Sermons

Summary: The sixth of a Fall 2005 series through Acts

How well do you listen? We are going to find out this morning! I need 7 volunteers to help me with this. Let’s see…(I ‘volunteered’ 7 people)

(3 persons were given a phrase on a 3x5 card to look at and then whisper into the ear of the person and so on and then finally to me. Following the exercise I briefly de-briefed the congregation as to the results and if they were successful in repeating the phrase accurately asked the congregation to suggest why they were with a key condition of little or no distractions as one key condition.)

There is in the rich tradition of stories about President Franklin Roosevelt, one that involves this issue of listening. It seems that the President decided one day to see if anybody was paying attention to what he was saying. As each person came up to him with an extended hand, he flashed that big smile and said, “I murdered my grandmother this morning.”
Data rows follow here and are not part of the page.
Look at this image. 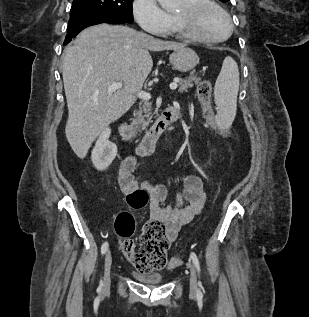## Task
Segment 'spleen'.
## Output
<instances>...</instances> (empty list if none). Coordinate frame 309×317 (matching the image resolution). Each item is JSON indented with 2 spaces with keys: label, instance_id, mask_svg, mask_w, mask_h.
Masks as SVG:
<instances>
[{
  "label": "spleen",
  "instance_id": "3e777b00",
  "mask_svg": "<svg viewBox=\"0 0 309 317\" xmlns=\"http://www.w3.org/2000/svg\"><path fill=\"white\" fill-rule=\"evenodd\" d=\"M238 91V65L233 58L228 56L223 61L214 88V100L218 107L215 119L219 127L231 126L236 115Z\"/></svg>",
  "mask_w": 309,
  "mask_h": 317
}]
</instances>
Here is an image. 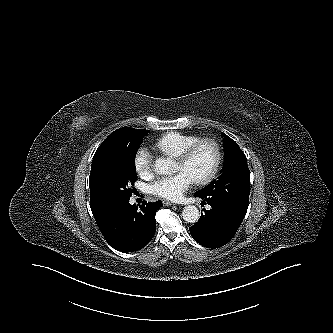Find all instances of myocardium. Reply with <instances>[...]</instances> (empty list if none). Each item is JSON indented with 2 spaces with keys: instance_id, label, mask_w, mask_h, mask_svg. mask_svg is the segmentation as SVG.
I'll return each instance as SVG.
<instances>
[{
  "instance_id": "1",
  "label": "myocardium",
  "mask_w": 333,
  "mask_h": 333,
  "mask_svg": "<svg viewBox=\"0 0 333 333\" xmlns=\"http://www.w3.org/2000/svg\"><path fill=\"white\" fill-rule=\"evenodd\" d=\"M204 144H208L210 145L215 153V159H214V163L213 166L211 168V170L209 171V173L200 179H196L194 180L196 184L198 185H206L209 184L210 182H212L216 176L219 173V170L221 168V164H222V159H223V154H222V150L221 147L219 145V143L211 138H202L197 140L196 142H194L193 144H191L178 158L177 161L181 162V163H187L188 161L191 160V158L193 157V155L195 154V152L198 150V148Z\"/></svg>"
}]
</instances>
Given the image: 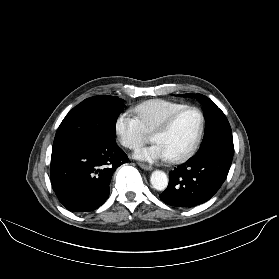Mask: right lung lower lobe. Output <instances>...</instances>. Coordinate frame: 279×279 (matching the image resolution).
Wrapping results in <instances>:
<instances>
[{"mask_svg":"<svg viewBox=\"0 0 279 279\" xmlns=\"http://www.w3.org/2000/svg\"><path fill=\"white\" fill-rule=\"evenodd\" d=\"M128 158L115 139L78 149L52 151L50 178L59 201L70 211L97 209L109 196L113 172Z\"/></svg>","mask_w":279,"mask_h":279,"instance_id":"1","label":"right lung lower lobe"}]
</instances>
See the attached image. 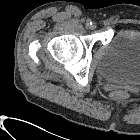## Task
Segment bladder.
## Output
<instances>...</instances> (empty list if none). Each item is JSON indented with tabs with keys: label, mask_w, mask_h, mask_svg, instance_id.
Here are the masks:
<instances>
[{
	"label": "bladder",
	"mask_w": 140,
	"mask_h": 140,
	"mask_svg": "<svg viewBox=\"0 0 140 140\" xmlns=\"http://www.w3.org/2000/svg\"><path fill=\"white\" fill-rule=\"evenodd\" d=\"M97 71L108 81L140 85V27L125 26L113 34L104 47Z\"/></svg>",
	"instance_id": "bladder-1"
}]
</instances>
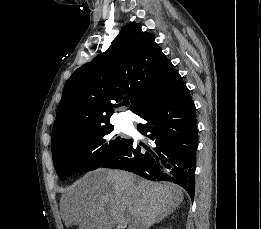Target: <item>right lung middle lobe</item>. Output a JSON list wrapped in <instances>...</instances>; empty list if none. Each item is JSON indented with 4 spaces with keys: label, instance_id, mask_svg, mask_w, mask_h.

People would automatically respond with comments such as ‘How lovely!” or “Just continue with your great work!”

Nobody listened to what he was saying, except one foreign diplomat. When the president said, “I murdered my grandmother this morning,” the diplomat responded softly, “I’m sure she had it coming.”

Listening is a key element of our main text for this morning. Now I was not sure what would happen in the situation that we have experienced this morning, but I thought that with no distractions that our group would do really well in correctly repeating what the first person had said.

Listening is hard work and these days with all the newscasts on cable, the Internet, and now through satellite radio, we are bombarded with news 24 hours per day! But a study done several years ago by Andrew Stern of the University of California at Berkeley raises the issue of how much we listen to and what we remember.

Following a newscast, he phoned TV viewers of the broadcast. He found that 51% of those interviewed could not recall even one of the show’s 19 items. Furthermore, the average memory rate was one item.

Now the calls were made from immediately after the show’s sign-off to 3 and one half hours later. Surprisingly the lead story was the most remembered.

The ending material was the most frequently forgotten and was attributed by Stern on ‘disrupting factors’ such as dinner. He recommended that the newscasts be switched to 10:30 PM.

Well given the journalism culture of today, the headlines are given every 15 to 30 minutes these days! So do we remember all that news? Do we listen to it?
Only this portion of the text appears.